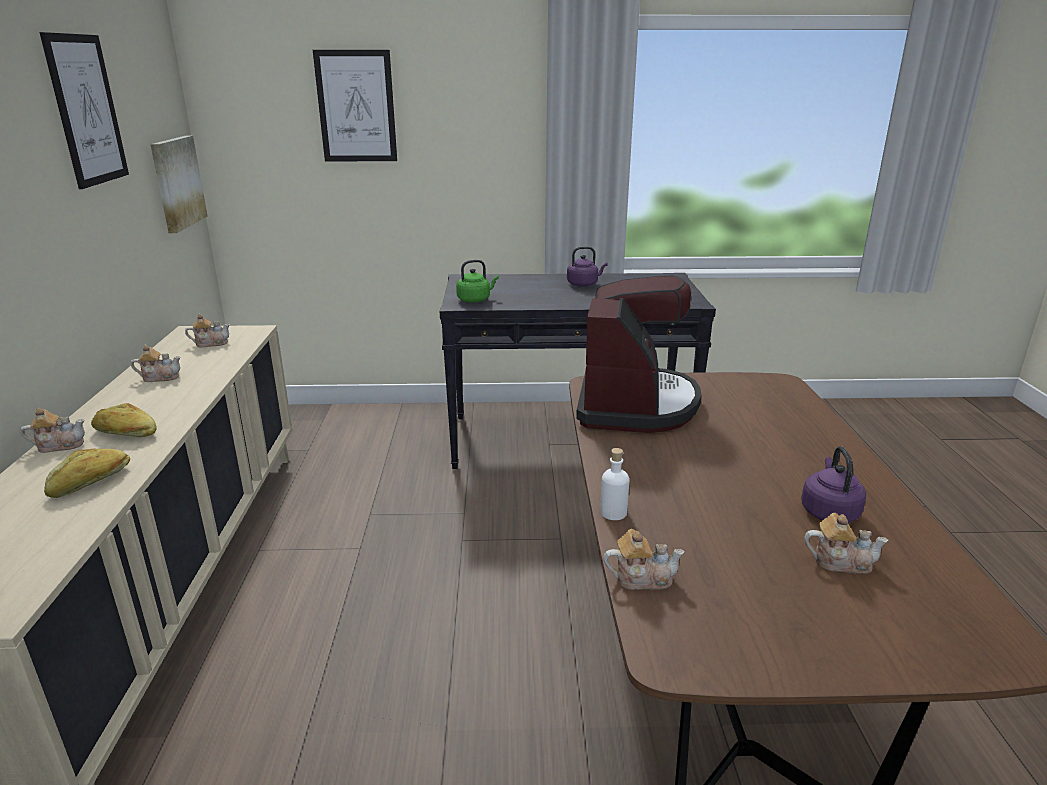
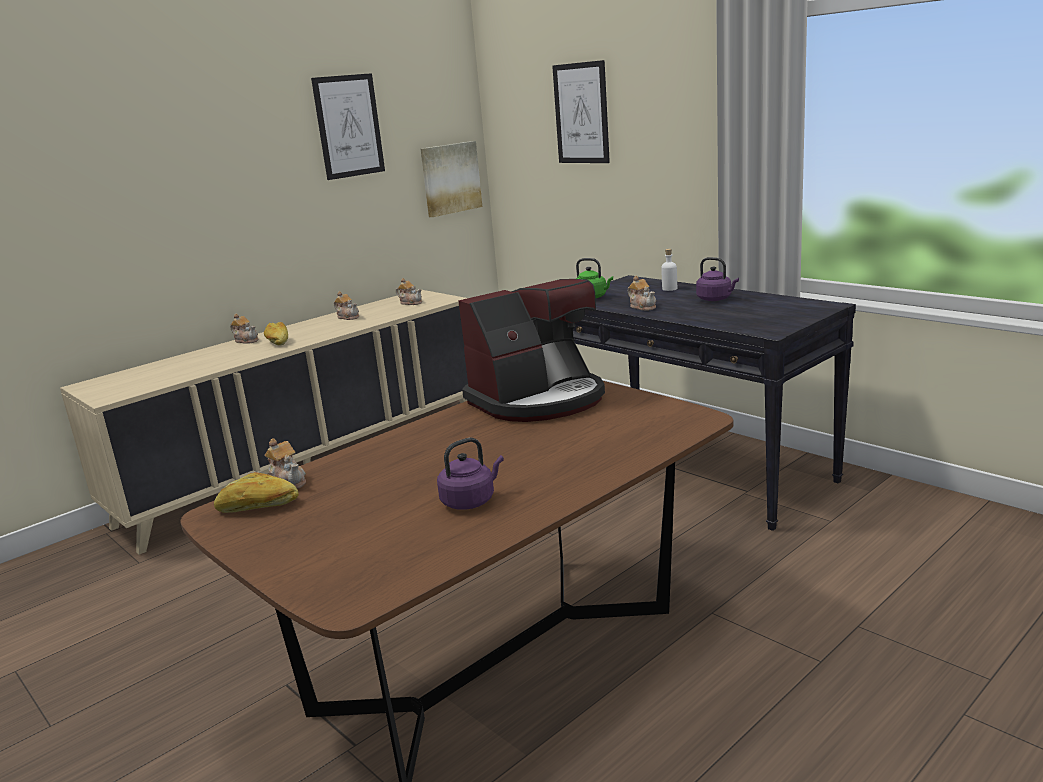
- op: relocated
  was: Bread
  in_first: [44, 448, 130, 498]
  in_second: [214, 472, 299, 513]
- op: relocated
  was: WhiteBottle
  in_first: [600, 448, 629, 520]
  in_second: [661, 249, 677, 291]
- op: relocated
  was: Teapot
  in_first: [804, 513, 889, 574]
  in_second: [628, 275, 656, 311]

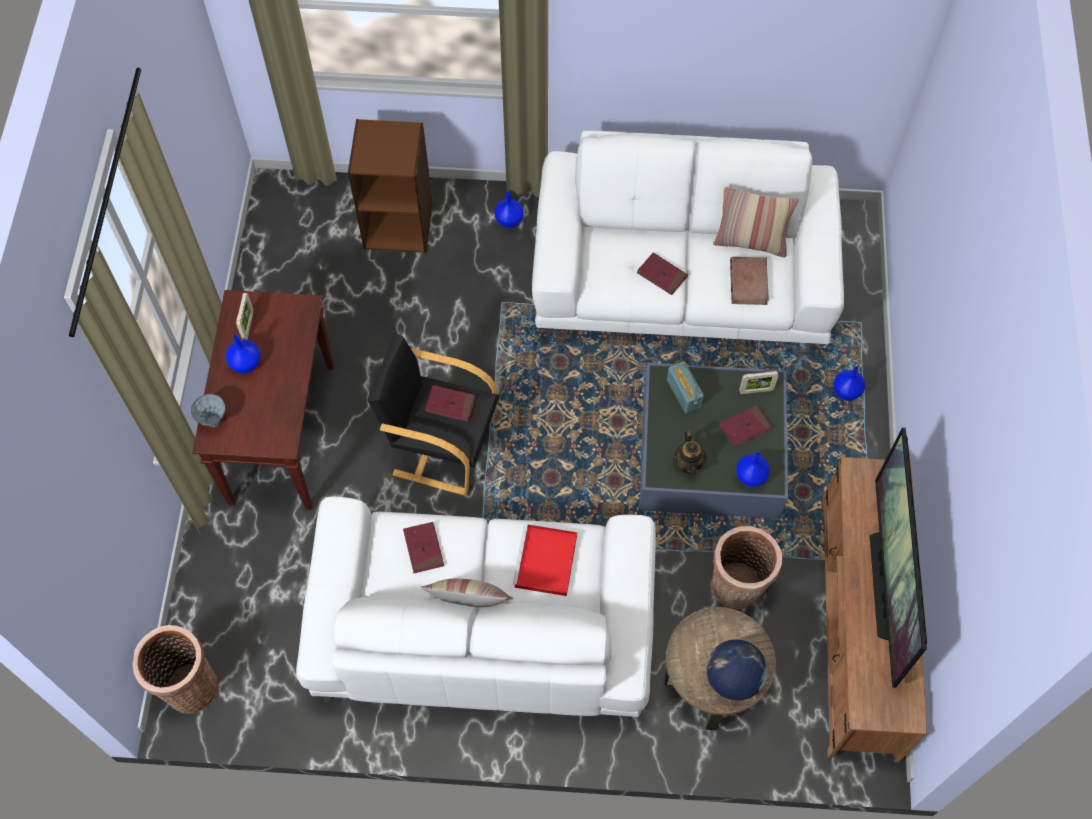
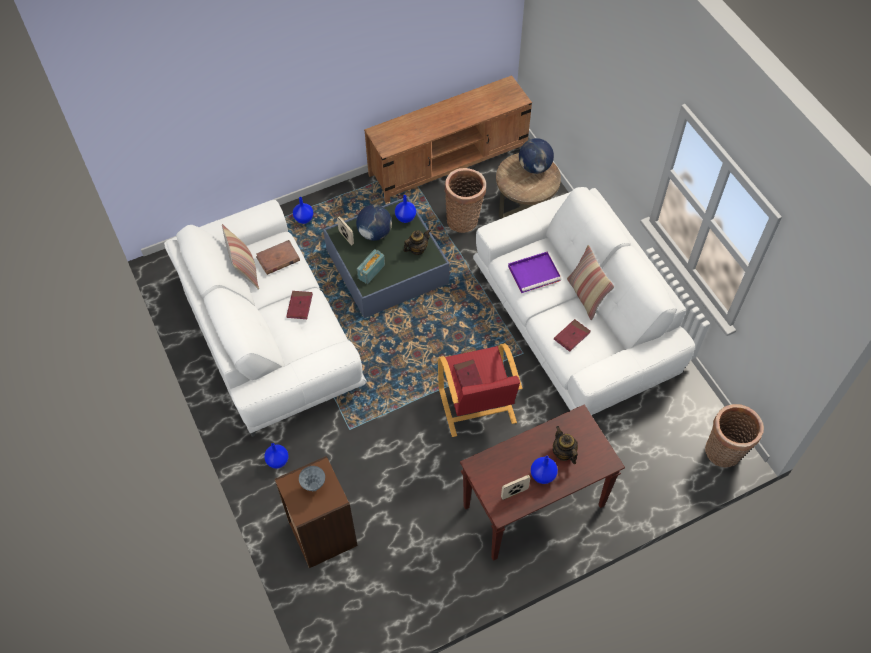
- op: missing
  was: Television
  in_first: [870, 428, 927, 688]
- op: appeared
  now: Teapot
  in_second: [553, 426, 578, 464]
- op: relocated
  was: GreyVase
  in_first: [191, 394, 225, 427]
  in_second: [299, 466, 325, 491]
- op: exchanged
  was: RedBook
  now: Globe
  in_first: [719, 405, 772, 447]
  in_second: [356, 205, 392, 241]
- op: colour
  was: BlackArmchair
  now: RedArmchair
  in_first: [367, 334, 499, 495]
  in_second: [438, 343, 522, 437]
- op: colour
  was: RedTray
  now: PurpleTray
  in_first: [513, 524, 577, 596]
  in_second: [508, 252, 561, 293]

· · ·

## ASSIGNMENT
Any pictures are to be skipped, and the lines from the beginning of the entries through the line with "- op: exchanged" copied exactly.

## SOLUTION FOR THIS TASK
- op: relocated
  was: Bread
  in_first: [44, 448, 130, 498]
  in_second: [214, 472, 299, 513]
- op: relocated
  was: WhiteBottle
  in_first: [600, 448, 629, 520]
  in_second: [661, 249, 677, 291]
- op: relocated
  was: Teapot
  in_first: [804, 513, 889, 574]
  in_second: [628, 275, 656, 311]

- op: missing
  was: Television
  in_first: [870, 428, 927, 688]
- op: appeared
  now: Teapot
  in_second: [553, 426, 578, 464]
- op: relocated
  was: GreyVase
  in_first: [191, 394, 225, 427]
  in_second: [299, 466, 325, 491]
- op: exchanged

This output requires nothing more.